Keep the images out while you set down the data exactly.
___
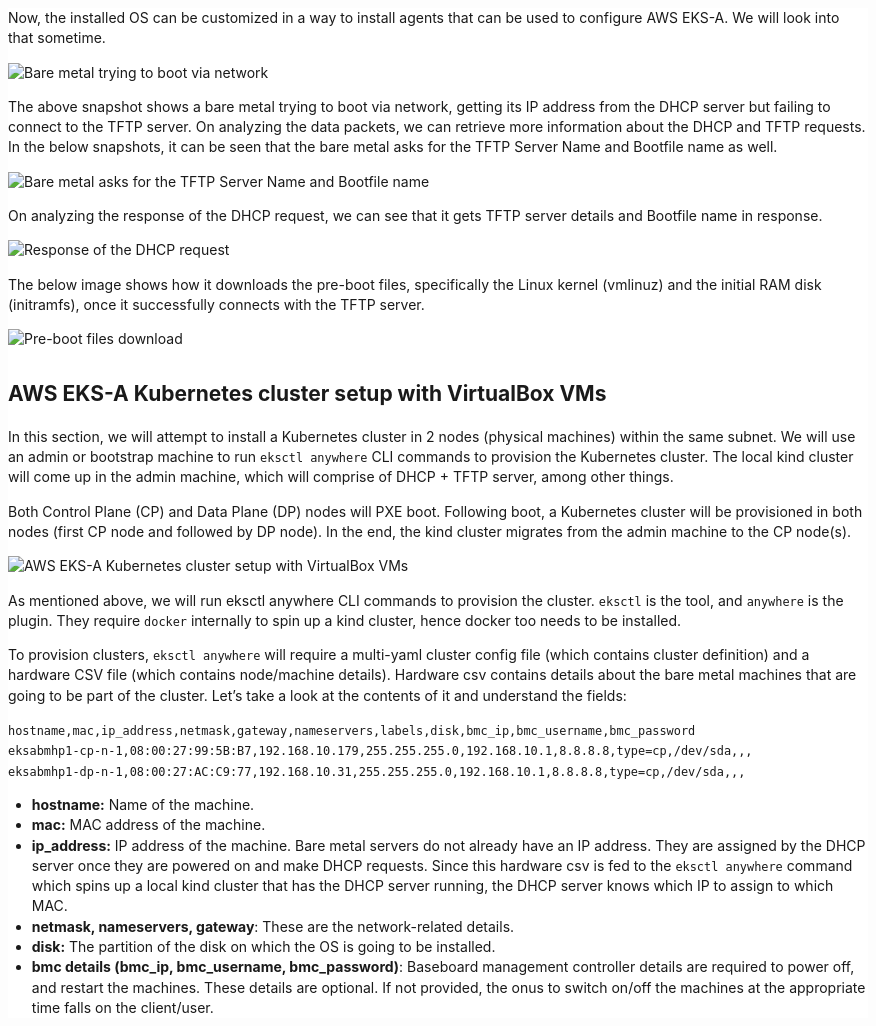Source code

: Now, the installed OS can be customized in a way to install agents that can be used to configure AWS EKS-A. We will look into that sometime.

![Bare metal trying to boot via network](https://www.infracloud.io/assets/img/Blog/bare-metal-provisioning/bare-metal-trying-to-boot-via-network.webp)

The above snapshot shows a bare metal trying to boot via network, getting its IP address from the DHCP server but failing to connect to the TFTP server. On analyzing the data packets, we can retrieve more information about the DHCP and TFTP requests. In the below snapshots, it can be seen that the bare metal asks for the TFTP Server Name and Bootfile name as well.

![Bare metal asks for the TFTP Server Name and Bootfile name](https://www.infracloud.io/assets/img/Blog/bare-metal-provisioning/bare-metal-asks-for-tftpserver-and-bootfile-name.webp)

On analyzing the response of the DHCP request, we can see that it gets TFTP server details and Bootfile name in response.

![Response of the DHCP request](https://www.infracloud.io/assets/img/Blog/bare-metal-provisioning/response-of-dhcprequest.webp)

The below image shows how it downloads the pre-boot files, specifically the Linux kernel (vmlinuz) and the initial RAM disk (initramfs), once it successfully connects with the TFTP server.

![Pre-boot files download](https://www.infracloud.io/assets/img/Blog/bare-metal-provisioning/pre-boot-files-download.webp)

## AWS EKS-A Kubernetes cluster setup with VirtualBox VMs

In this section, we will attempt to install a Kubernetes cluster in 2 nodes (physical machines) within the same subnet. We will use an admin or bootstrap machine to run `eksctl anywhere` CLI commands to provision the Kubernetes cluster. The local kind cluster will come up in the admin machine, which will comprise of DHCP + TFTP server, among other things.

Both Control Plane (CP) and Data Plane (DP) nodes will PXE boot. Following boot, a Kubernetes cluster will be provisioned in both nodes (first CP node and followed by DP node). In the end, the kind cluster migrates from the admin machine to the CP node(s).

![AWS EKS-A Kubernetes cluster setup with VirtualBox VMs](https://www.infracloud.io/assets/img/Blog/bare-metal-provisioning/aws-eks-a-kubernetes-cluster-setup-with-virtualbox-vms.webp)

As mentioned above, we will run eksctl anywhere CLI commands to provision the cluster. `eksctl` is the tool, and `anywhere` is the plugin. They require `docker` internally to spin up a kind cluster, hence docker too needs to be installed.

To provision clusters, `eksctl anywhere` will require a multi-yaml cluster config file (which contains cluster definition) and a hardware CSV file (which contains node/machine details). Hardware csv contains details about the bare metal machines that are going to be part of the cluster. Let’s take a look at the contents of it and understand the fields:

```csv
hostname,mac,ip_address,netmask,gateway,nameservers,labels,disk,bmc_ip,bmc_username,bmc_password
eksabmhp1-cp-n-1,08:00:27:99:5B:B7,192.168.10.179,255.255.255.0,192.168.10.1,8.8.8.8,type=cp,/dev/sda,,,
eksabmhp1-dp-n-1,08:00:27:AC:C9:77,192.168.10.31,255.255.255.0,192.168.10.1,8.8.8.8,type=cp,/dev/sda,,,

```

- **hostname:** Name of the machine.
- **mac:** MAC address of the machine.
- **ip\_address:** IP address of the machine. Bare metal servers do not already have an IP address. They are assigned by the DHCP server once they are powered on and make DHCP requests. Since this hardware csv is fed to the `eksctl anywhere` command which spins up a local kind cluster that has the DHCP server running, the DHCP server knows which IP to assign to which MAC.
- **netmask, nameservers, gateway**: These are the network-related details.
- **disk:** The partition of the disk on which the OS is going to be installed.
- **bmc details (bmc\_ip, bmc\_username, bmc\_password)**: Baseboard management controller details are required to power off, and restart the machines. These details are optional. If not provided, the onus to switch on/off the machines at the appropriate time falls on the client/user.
___
:: Response to the exercise ::
Source code

: Now, the installed OS can be customized in a way to install agents that can be used to configure AWS EKS-A. We will look into that sometime.

![Bare metal trying to boot via network](https://www.infracloud.io/assets/img/Blog/bare-metal-provisioning/bare-metal-trying-to-boot-via-network.webp)

The above snapshot shows a bare metal trying to boot via network, getting its IP address from the DHCP server but failing to connect to the TFTP server. On analyzing the data packets, we can retrieve more information about the DHCP and TFTP requests. In the below snapshots, it can be seen that the bare metal asks for the TFTP Server Name and Bootfile name as well.

![Bare metal asks for the TFTP Server Name and Bootfile name](https://www.infracloud.io/assets/img/Blog/bare-metal-provisioning/bare-metal-asks-for-tftpserver-and-bootfile-name.webp)

On analyzing the response of the DHCP request, we can see that it gets TFTP server details and Bootfile name in response.

![Response of the DHCP request](https://www.infracloud.io/assets/img/Blog/bare-metal-provisioning/response-of-dhcprequest.webp)

The below image shows how it downloads the pre-boot files, specifically the Linux kernel (vmlinuz) and the initial RAM disk (initramfs), once it successfully connects with the TFTP server.

![Pre-boot files download](https://www.infracloud.io/assets/img/Blog/bare-metal-provisioning/pre-boot-files-download.webp)

## AWS EKS-A Kubernetes cluster setup with VirtualBox VMs

In this section, we will attempt to install a Kubernetes cluster in 2 nodes (physical machines) within the same subnet. We will use an admin or bootstrap machine to run `eksctl anywhere` CLI commands to provision the Kubernetes cluster. The local kind cluster will come up in the admin machine, which will comprise of DHCP + TFTP server, among other things.

Both Control Plane (CP) and Data Plane (DP) nodes will PXE boot. Following boot, a Kubernetes cluster will be provisioned in both nodes (first CP node and followed by DP node). In the end, the kind cluster migrates from the admin machine to the CP node(s).

![AWS EKS-A Kubernetes cluster setup with VirtualBox VMs](https://www.infracloud.io/assets/img/Blog/bare-metal-provisioning/aws-eks-a-kubernetes-cluster-setup-with-virtualbox-vms.webp)

As mentioned above, we will run eksctl anywhere CLI commands to provision the cluster. `eksctl` is the tool, and `anywhere` is the plugin. They require `docker` internally to spin up a kind cluster, hence docker too needs to be installed.

To provision clusters, `eksctl anywhere` will require a multi-yaml cluster config file (which contains cluster definition) and a hardware CSV file (which contains node/machine details). Hardware csv contains details about the bare metal machines that are going to be part of the cluster. Let’s take a look at the contents of it and understand the fields:

```csv
hostname,mac,ip_address,netmask,gateway,nameservers,labels,disk,bmc_ip,bmc_username,bmc_password
eksabmhp1-cp-n-1,08:00:27:99:5B:B7,192.168.10.179,255.255.255.0,192.168.10.1,8.8.8.8,type=cp,/dev/sda,,,
eksabmhp1-dp-n-1,08:00:27:AC:C9:77,192.168.10.31,255.255.255.0,192.168.10.1,8.8.8.8,type=cp,/dev/sda,,,

```

- **hostname:** Name of the machine.
- **mac:** MAC address of the machine.
- **ip\_address:** IP address of the machine. Bare metal servers do not already have an IP address. They are assigned by the DHCP server once they are powered on and make DHCP requests. Since this hardware csv is fed to the `eksctl anywhere` command which spins up a local kind cluster that has the DHCP server running, the DHCP server knows which IP to assign to which MAC.
- **netmask, nameservers, gateway**: These are the network-related details.
- **disk:** The partition of the disk on which the OS is going to be installed.
- **bmc details (bmc\_ip, bmc\_username, bmc\_password)**: Baseboard management controller details are required to power off, and restart the machines. These details are optional. If not provided, the onus to switch on/off the machines at the appropriate time falls on the client/user.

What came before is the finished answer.